Programmed Airline Reservations System (PARS) is an IBM proprietary large scale airline reservation application, a computer reservations system, executing under the control of IBM Airline Control Program (ACP) (and later its successor, Transaction Processing Facility (TPF)). Its international version was known as IPARS.

In 1953, IBM entered into discussions with American Airlines to explore the possibility of developing what are now known as airline reservations systems: a high-performance computer hardware and software solution capable of tracking all seat inventory and passenger reservations in real time for an airline.

Meanwhile, IBM entered into talks with other airlines while working with American, and signed contracts by 1960 to develop similar projects for Pan Am and Delta Air Lines. IBM created the internal code name SABER for its joint project to develop three slightly different airline reservations systems. American then sought a different name for its system, which became the Semi-Automated Business Research Environment, or SABRE. IBM made a serious error by implementing the three systems on three incompatible mainframe computers: DELTAMATIC ran on the IBM 7070, PANAMAC ran on the IBM 7080, and SABRE ran on the IBM 7090. In retrospect, it would have made more sense to implement all three on the IBM 7090.

After significant cost overruns and delays, IBM finished SABRE in 1964, followed by DELTAMATIC and PANAMAC in 1965. IBM then generalized its airline reservation technology into PARS, which was originally intended to support midsize carriers. It could run on models 40 through 75 of the IBM System/360 family, though Model 65 was the most popular one for airlines. In 1965, Eastern Air Lines was the first airline to agree to deploy PARS, under the name System One. That same year, British Overseas Airways Corporation became the first airline based outside of the United States to agree to deploy PARS under the name BOADICEA (after the ancient British queen). IBM revised the PARS software to add international features needed by BOAC, resulting in IPARS. From 1971 to 1973, American migrated Sabre from its original custom-made software running on IBM 7090 mainframes to a PARS-based platform running on System/360 mainframes. American's decision to migrate meant that nine of the ten largest U.S. major carriers were running on PARS.

In the early 1970s IBM modified PARS to accommodate the smaller regional airlines on smaller members of the IBM System/370 family. Meanwhile, the high-performance operating system of PARS was separated from the application code, and evolved from ACP (Airlines Control Program) to TPF (Transaction Processing Facility).

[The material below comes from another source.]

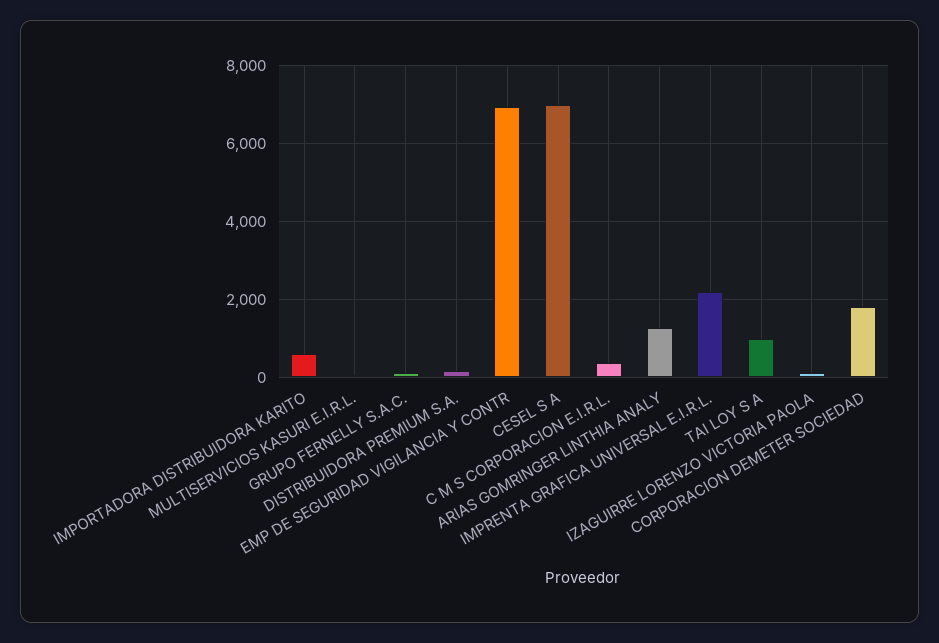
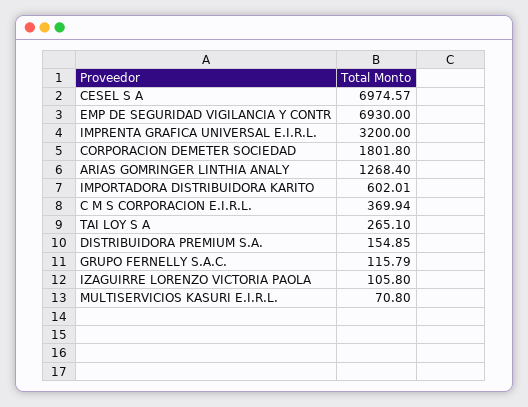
IMPRENTA GRAFICA UNIVERSAL E.I.R.L.: 2200 -> 3200
TAI LOY S A: 1000 -> 265.1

In the 1960s and 1970s, the combination of ACP and PARS provided unprecedented scale and performance for an online real-time system, and for a considerable period, ACP/PARS-based solutions ranked among the largest networks and systems of the era. In the early 1970s, major U.S. banks were developing major online application systems and were in urgent need of ACP's high-performance capabilities. ACP was made available by IBM to the banking industry in the mid-1970s. This system was used by the great majority of large airlines in the U.S. and internationally, and its smaller 1970s version was used by many smaller regional airlines. PARS and IPARS were extremely successful. PARS massively improved and revolutionized the efficiency of airline passenger operations and their profitability.

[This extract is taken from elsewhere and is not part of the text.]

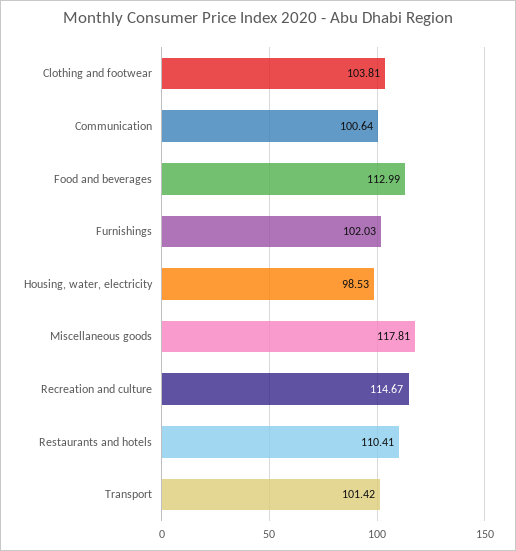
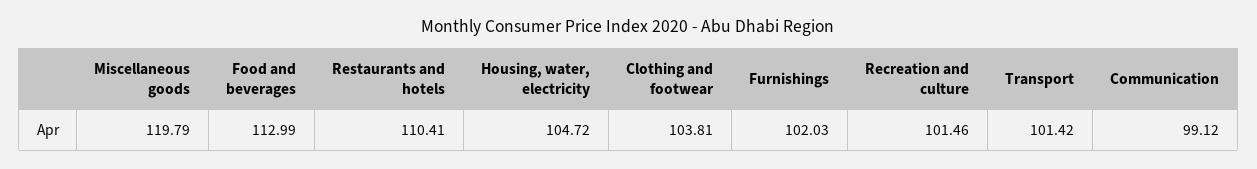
Communication: 100.64 -> 99.12
Housing, water, electricity: 98.53 -> 104.72
Miscellaneous goods: 117.81 -> 119.79
Recreation and culture: 114.67 -> 101.46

Along with many other major and regional U.S. airlines, PARS was later used by TWA and Northwest Airlines.

One source of confusion is that unlike the vast majority of PARS users, TWA failed to invent a unique name for its particular implementation of PARS and just called it PARS. Therefore, when discussing PARS, one must carefully distinguish between the general application program deployed by IBM to various airlines, and the specific implementation which was used only by TWA to manage its passenger reservations.